ジムに初めて乗った時に感じた、自分自身がモビルスーツほども大きくなった気分、
それをあの少年も感じ取ったろうことを、コーンは感じ取っていた。
人間が巨人になれる錯覚、その高ぶりを、ジオンは少年にまで広げて、戦場へと送り出していたのでは
ないか、そう思った。
そして、その高ぶりは、モビルスーツという巨人兵器がある限り、続くのではないか。
人間を、そのまま巨大にした機動戦士は、けっきょく、人間を傲慢にさせ続け、
地上にも宇宙にもあり続けつづけるのではないか……そのはじまりに、自分は
立ち会ってしまったのではないか……
「なんてこった」
コーンは額の汗をぬぐおうとした。
だが、ヘルメットのバイザーにはばまれて、手のひらは額にとどかなかった。

(終)
>>546
あ、いま気が付いた。すまそ。あはは、いま読み直すとアレなところ多々あれど
イキオイでペタペタはっちゃった。(できれば)感想よろしく〜
555名無し物書き@推敲中?:02/10/23 12:17
誉めて欲しいのか、厳しい批評がお望みなのか。選べ!
>>555
両方やってやるのがいい先生w
557542:02/10/23 19:19
おっ、早速きたな!じゃ今から読む!待ってろ!採点は明日以降だ!
このスレタイ、なんか投げやりっぽくて好きだ。
559542:02/10/25 05:26
>>545
おお、うまいではないか!!!
「鶴間基地」を、「ツルマ基地」とカタカナ表記しないところに好感が持てる。
560546@誉める読者:02/10/25 12:38
ふむ。
創作論的にはどうだ?
冒頭で主人公が抱く感情(自己の拡大感覚=戦意の高揚)が、
ラストで反転して暗いものとなってジオンの少年兵に投影されるあたり、
つぼを押さえていてなかなかだと思う。
ぞくっとしたのは最後の二行だ。

>コーンは額の汗をぬぐおうとした。
だが、ヘルメットのバイザーにはばまれて、手のひらは額にとどかなかった。

主人公もまた、MSに乗っているという事実を忘れて戦っていたことを暗示している。
人間の業の深さというのが本作の一応のテーマだと思うが、それを効果的に補強している。

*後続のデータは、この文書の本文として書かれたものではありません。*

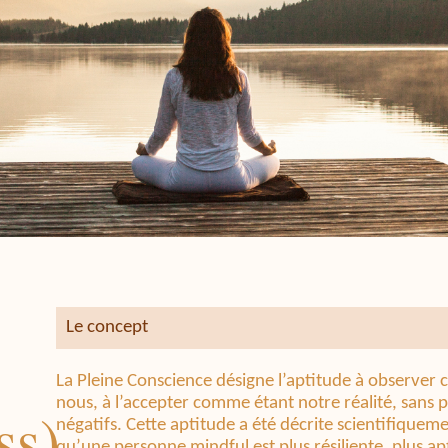
Le concept
La Pleine Conscience désigne l’aptitude à observer 
nous, à l’accepter comme étant notre réalité, sans 
ss)
négatifs. Cette aptitude a été décrite scientifiquem
qu’une personne mindful est plus résiliente, plus apt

他人から与えられたお題で、短期間の内に、きちんとテーマを練りこんだ作品を書ける作者の力量はたいしたものだ。
物語的にも、反撃を期しての導入部、小さな勝利、試練、敗北、敗北の克服=苦い勝利、と纏まっていてそつがない。

作者、まいうー。俺的には楽しめた。
希望するならけなして見せるが……。
まあ、顧客である542がうまいと言ってくれたということは、一応の良作と言えるんでねえの?